"""
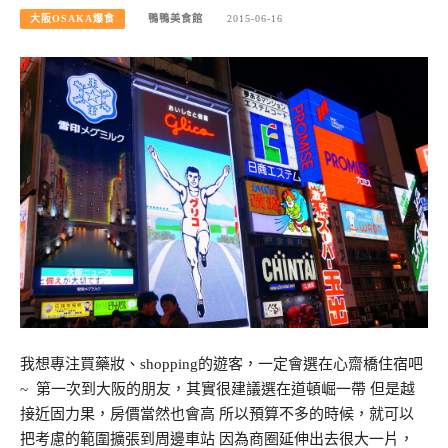
大阪OSAKA爆食
鴨鴨美食館
2015-06-16
我想專注買藥妝、shopping的遊客，一定會選在心齋橋住宿吧
~ 第一次到大阪的朋友，其實很建議選在道頓崛一帶 但是越
接近固力果，房價當然也會高 所以預算不多的時候，就可以
把考慮的範圍擴張到周邊車站 因為商圈延伸出去很大一片，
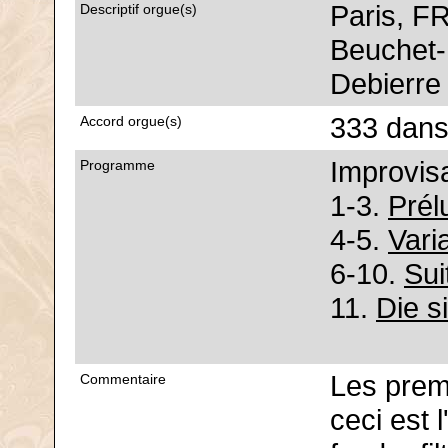
Paris, FR
Descriptif orgue(s)
Beuchet-
Debierre 
333 dans
Accord orgue(s)
Improvisa
Programme
1-3.
Prél
4-5.
Vari
6-10.
Sui
11.
Die s
Les prem
Commentaire
ceci est 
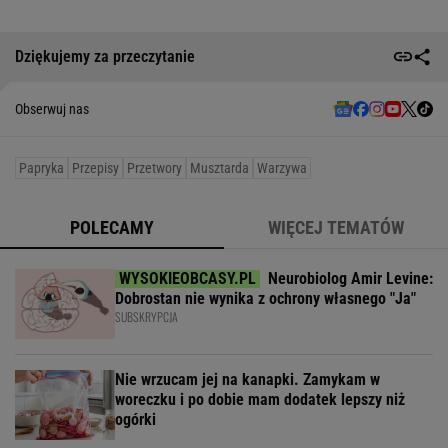
Dziękujemy za przeczytanie
Obserwuj nas
Papryka
Przepisy
Przetwory
Musztarda
Warzywa
POLECAMY
WIĘCEJ TEMATÓW
Neurobiolog Amir Levine:
Dobrostan nie wynika z ochrony własnego "Ja"
SUBSKRYPCJA
Nie wrzucam jej na kanapki. Zamykam w
woreczku i po dobie mam dodatek lepszy niż
ogórki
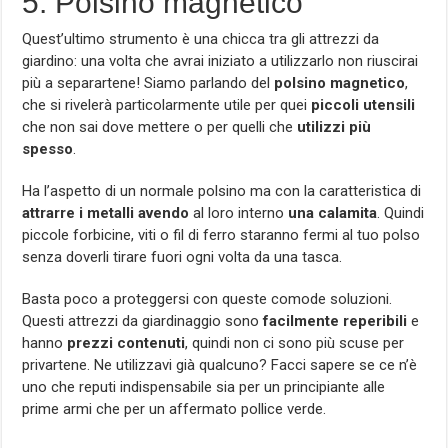
5. Polsino magnetico
Quest’ultimo strumento è una chicca tra gli attrezzi da
giardino: una volta che avrai iniziato a utilizzarlo non riuscirai
più a separartene! Siamo parlando del
polsino magnetico
,
che si rivelerà particolarmente utile per quei
piccoli utensili
che non sai dove mettere o per quelli che
utilizzi più
spesso
.
Ha l’aspetto di un normale polsino ma con la caratteristica di
attrarre i metalli avendo
al loro interno
una calamita
. Quindi
piccole forbicine, viti o fil di ferro staranno fermi al tuo polso
senza doverli tirare fuori ogni volta da una tasca.
Basta poco a proteggersi con queste comode soluzioni.
Questi attrezzi da giardinaggio sono
facilmente reperibili
e
hanno
prezzi contenuti
, quindi non ci sono più scuse per
privartene. Ne utilizzavi già qualcuno? Facci sapere se ce n’è
uno che reputi indispensabile sia per un principiante alle
prime armi che per un affermato pollice verde.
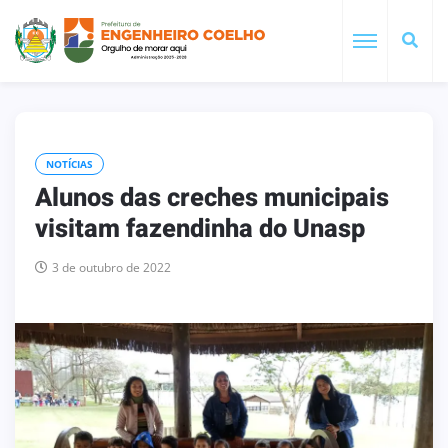
NOTÍCIAS
Alunos das creches municipais
visitam fazendinha do Unasp
3 de outubro de 2022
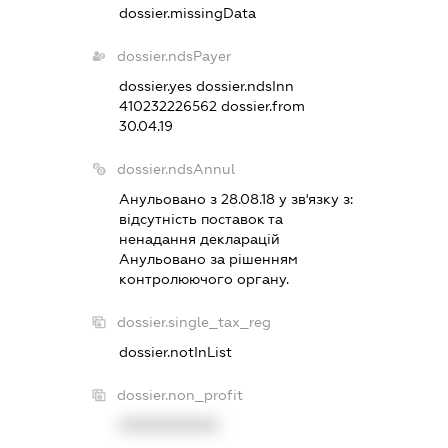
dossier.missingData
dossier.ndsPayer
dossier.yes
dossier.ndsInn
410232226562
dossier.from
30.04.19
dossier.ndsAnnul
Анульовано з 28.08.18 у зв'язку з:
вiдсутнiсть поставок та
ненадання декларацiй
Анульовано за рiшенням
контролюючого органу.
dossier.single_tax_reg
dossier.notInList
dossier.non_profit
XXXXXXXXXX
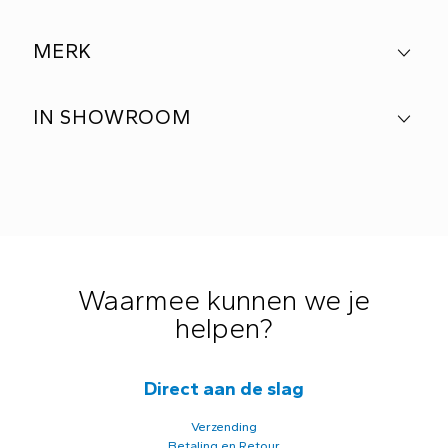
MERK
IN SHOWROOM
Waarmee kunnen we je
helpen?
Direct aan de slag
Verzending
Betaling en Retour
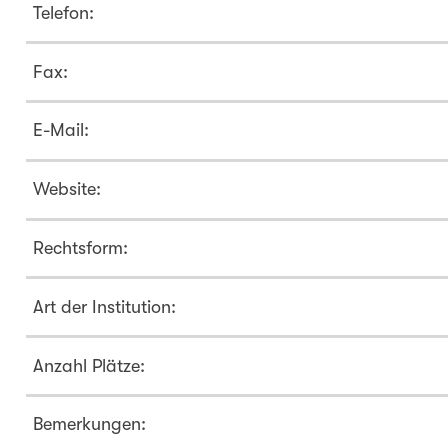
Telefon:
Fax:
E-Mail:
Website:
Rechtsform:
Art der Institution:
Anzahl Plätze:
Bemerkungen:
"""
- _Aim of the task_
Every line above that holds "Анульовано" should be tallied; answer with the total alone.

- _Completed task_
2